- **REQUIREMENT**
Leaving out the pictures, output each record exactly as it stands.

- **RECORDS FOR PROCESSING**

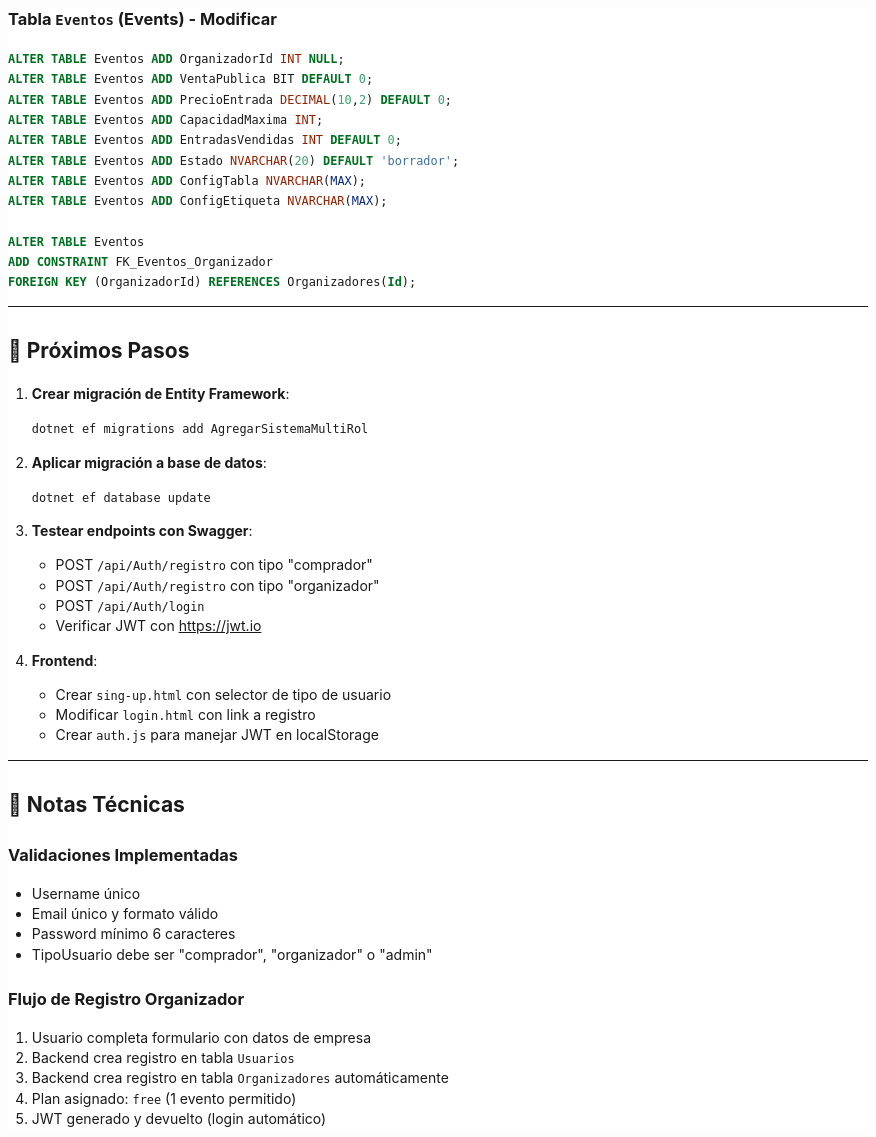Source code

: 
### Tabla `Eventos` (Events) - Modificar
```sql
ALTER TABLE Eventos ADD OrganizadorId INT NULL;
ALTER TABLE Eventos ADD VentaPublica BIT DEFAULT 0;
ALTER TABLE Eventos ADD PrecioEntrada DECIMAL(10,2) DEFAULT 0;
ALTER TABLE Eventos ADD CapacidadMaxima INT;
ALTER TABLE Eventos ADD EntradasVendidas INT DEFAULT 0;
ALTER TABLE Eventos ADD Estado NVARCHAR(20) DEFAULT 'borrador';
ALTER TABLE Eventos ADD ConfigTabla NVARCHAR(MAX);
ALTER TABLE Eventos ADD ConfigEtiqueta NVARCHAR(MAX);

ALTER TABLE Eventos
ADD CONSTRAINT FK_Eventos_Organizador
FOREIGN KEY (OrganizadorId) REFERENCES Organizadores(Id);
```

---

## 🧪 Próximos Pasos

1. **Crear migración de Entity Framework**:
   ```bash
   dotnet ef migrations add AgregarSistemaMultiRol
   ```

2. **Aplicar migración a base de datos**:
   ```bash
   dotnet ef database update
   ```

3. **Testear endpoints con Swagger**:
   - POST `/api/Auth/registro` con tipo "comprador"
   - POST `/api/Auth/registro` con tipo "organizador"
   - POST `/api/Auth/login`
   - Verificar JWT con https://jwt.io

4. **Frontend**:
   - Crear `sing-up.html` con selector de tipo de usuario
   - Modificar `login.html` con link a registro
   - Crear `auth.js` para manejar JWT en localStorage

---

## 📝 Notas Técnicas

### Validaciones Implementadas
- Username único
- Email único y formato válido
- Password mínimo 6 caracteres
- TipoUsuario debe ser "comprador", "organizador" o "admin"

### Flujo de Registro Organizador
1. Usuario completa formulario con datos de empresa
2. Backend crea registro en tabla `Usuarios`
3. Backend crea registro en tabla `Organizadores` automáticamente
4. Plan asignado: `free` (1 evento permitido)
5. JWT generado y devuelto (login automático)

- **EXERCISE RESULT**
Source code

: 
### Tabla `Eventos` (Events) - Modificar
```sql
ALTER TABLE Eventos ADD OrganizadorId INT NULL;
ALTER TABLE Eventos ADD VentaPublica BIT DEFAULT 0;
ALTER TABLE Eventos ADD PrecioEntrada DECIMAL(10,2) DEFAULT 0;
ALTER TABLE Eventos ADD CapacidadMaxima INT;
ALTER TABLE Eventos ADD EntradasVendidas INT DEFAULT 0;
ALTER TABLE Eventos ADD Estado NVARCHAR(20) DEFAULT 'borrador';
ALTER TABLE Eventos ADD ConfigTabla NVARCHAR(MAX);
ALTER TABLE Eventos ADD ConfigEtiqueta NVARCHAR(MAX);

ALTER TABLE Eventos
ADD CONSTRAINT FK_Eventos_Organizador
FOREIGN KEY (OrganizadorId) REFERENCES Organizadores(Id);
```

---

## 🧪 Próximos Pasos

1. **Crear migración de Entity Framework**:
   ```bash
   dotnet ef migrations add AgregarSistemaMultiRol
   ```

2. **Aplicar migración a base de datos**:
   ```bash
   dotnet ef database update
   ```

3. **Testear endpoints con Swagger**:
   - POST `/api/Auth/registro` con tipo "comprador"
   - POST `/api/Auth/registro` con tipo "organizador"
   - POST `/api/Auth/login`
   - Verificar JWT con https://jwt.io

4. **Frontend**:
   - Crear `sing-up.html` con selector de tipo de usuario
   - Modificar `login.html` con link a registro
   - Crear `auth.js` para manejar JWT en localStorage

---

## 📝 Notas Técnicas

### Validaciones Implementadas
- Username único
- Email único y formato válido
- Password mínimo 6 caracteres
- TipoUsuario debe ser "comprador", "organizador" o "admin"

### Flujo de Registro Organizador
1. Usuario completa formulario con datos de empresa
2. Backend crea registro en tabla `Usuarios`
3. Backend crea registro en tabla `Organizadores` automáticamente
4. Plan asignado: `free` (1 evento permitido)
5. JWT generado y devuelto (login automático)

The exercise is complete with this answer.